Mammoth Cave National Park

Mammoth Cave: “A Grand, Gloomy and Peculiar Place”

October 15, 2010, 9:27 am

Mammoth Cave is the longest cave in the world and one of the first tourist attractions in America. The cave boasts an incredible 390 miles of explored and mapped passageways, though geologists estimate there could be more than 600 miles in all. Early guide Stephen Bishop called the cave a "grand, gloomy and peculiar place," but its vast chambers and complex labyrinths have earned its name—Mammoth.

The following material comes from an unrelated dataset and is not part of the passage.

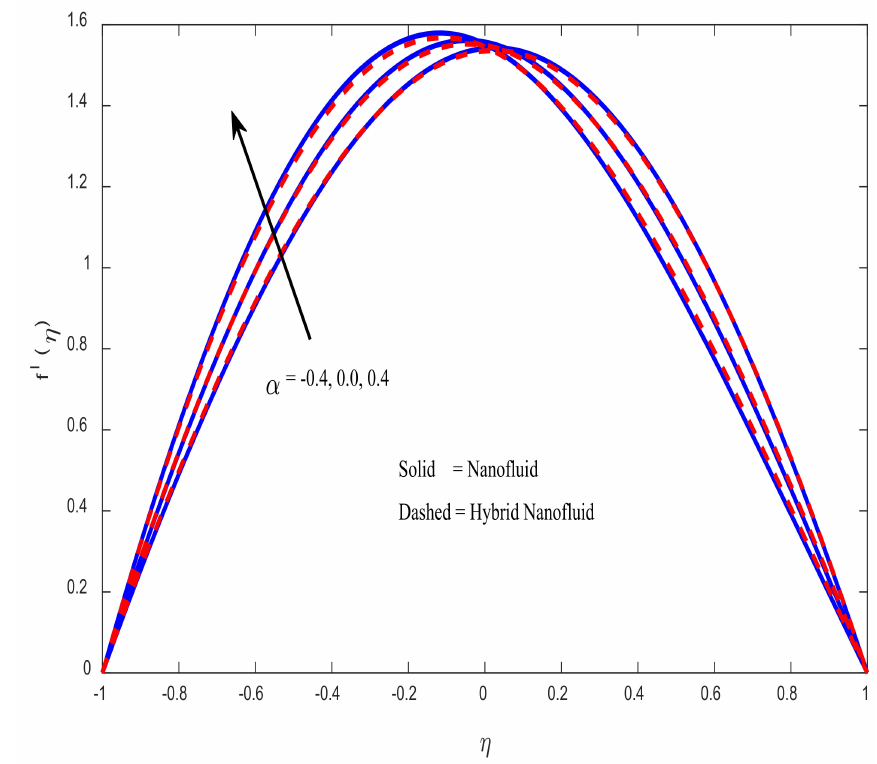
Figure 5. Influence of α on the velocity profile.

Located in the hilly country of south-central Kentucky, Mammoth Cave National Park preserves the cave system and a part of the Green River valley. Since it became a national park in 1941, millions of visitors have journeyed to the park, drawn by the dark frontier of Mammoth Cave.

In Mammoth's vast subterranean world, there are giant vertical shafts, from the towering 192-foot-high Mammoth Dome to the 105-foot-deep Bottomless Pit. Some passages and rooms are decorated with sparkling white gypsum crystals, while others are filled with the colorful, sculpted shapes of stalactites, stalagmites and other cave formations. Underground rivers, including Echo River and the River Styx, flow through Mammoth's deepest chambers. And in the cave's absolute blackness dwell many rare and unusual animals, including eyeless fish, ghostly white spiders and blind beetles.

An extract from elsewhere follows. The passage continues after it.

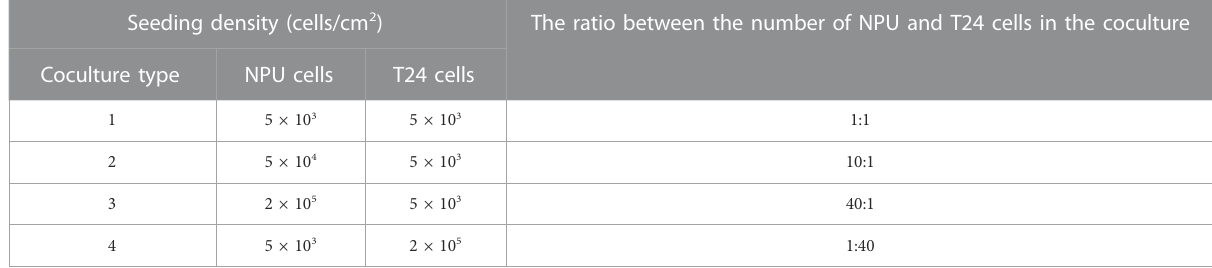
TABLE 1 Four types of cocultures of NPU and T24 cells with different combinations of seeding densities. Seeding density (cells/cm 2 ) The ratio between the number of NPU and T24 cells in the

Cave tours are available throughout the year for everyone—young and old—regardless of physical ability. They range from 1.5-hour strolls to six-hour adventures. For the most up-to-date cave tour schedules, visit Detailed cave tour brochures are also available.

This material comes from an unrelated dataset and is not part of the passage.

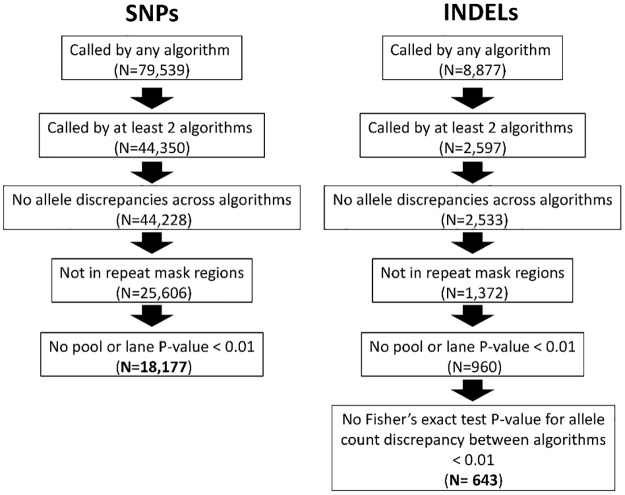
Flow chart of the variant selection process.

While most visitors to Mammoth Cave National Park come to view its subterranean wonders, its surface beauty should not be overlooked. Aboveground, Mammoth offers 53,000 acres of scenic parkland perfect for hiking, fishing, paddling and wildlife viewing. Buried within a thriving second-growth woodland forest, you'll find extraordinary and unusual ecosystems in the bowl-shaped sinkholes, hemlock groves, and wetlands scattered throughout the park. Be sure to set aside time to canoe down the beautiful Green River, hike on the rugged North Side, bike on backcountry trails or camp under the stars.

Or, explore the Big Woods—a 300-acre old-growth forest—with massive trees that are over 100 feet tall. Keep your eyes out for common woodland creatures like deer, raccoon, opossum, gray squirrel, rabbit, woodchuck, muskrat, beaver, red fox, coyote, owls and wild turkey, but be careful not to disturb some of Mammoth Cave's most precious endangered animals that include the Kentucky Cave Shrimp, the Indiana Brown Bat, and seven species of freshwater mussels.

Along with its stunning natural splendor, the Mammoth Cave area boasts a rich and colorful history. This human tale began 2,000 to 4,000 years ago. It's a fascinating story that features ancient miners, pre-historic mummies, saltpeter mines, the first underground tuberculosis hospital in history, trapped cavers, clever guides, the birth of modern tourism and the creation of America's 26th national park.